Image and design file data ▸
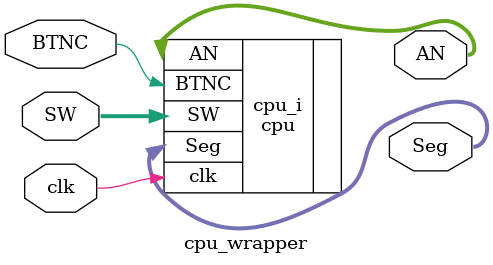
<source format=v>
`timescale 1 ps / 1 ps

module cpu_wrapper
   (AN,
    BTNC,
    SW,
    Seg,
    clk);
  output [7:0]AN;
  input BTNC;
  input [15:0]SW;
  output [6:0]Seg;
  input clk;

  wire [7:0]AN;
  wire BTNC;
  wire [15:0]SW;
  wire [6:0]Seg;
  wire clk;

  cpu cpu_i
       (.AN(AN),
        .BTNC(BTNC),
        .SW(SW),
        .Seg(Seg),
        .clk(clk));
endmodule

</source>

Activity ▸ Across the entries above, work out the count of lines that hold the word "wire", and state that number alone.

Final answer ▸ 5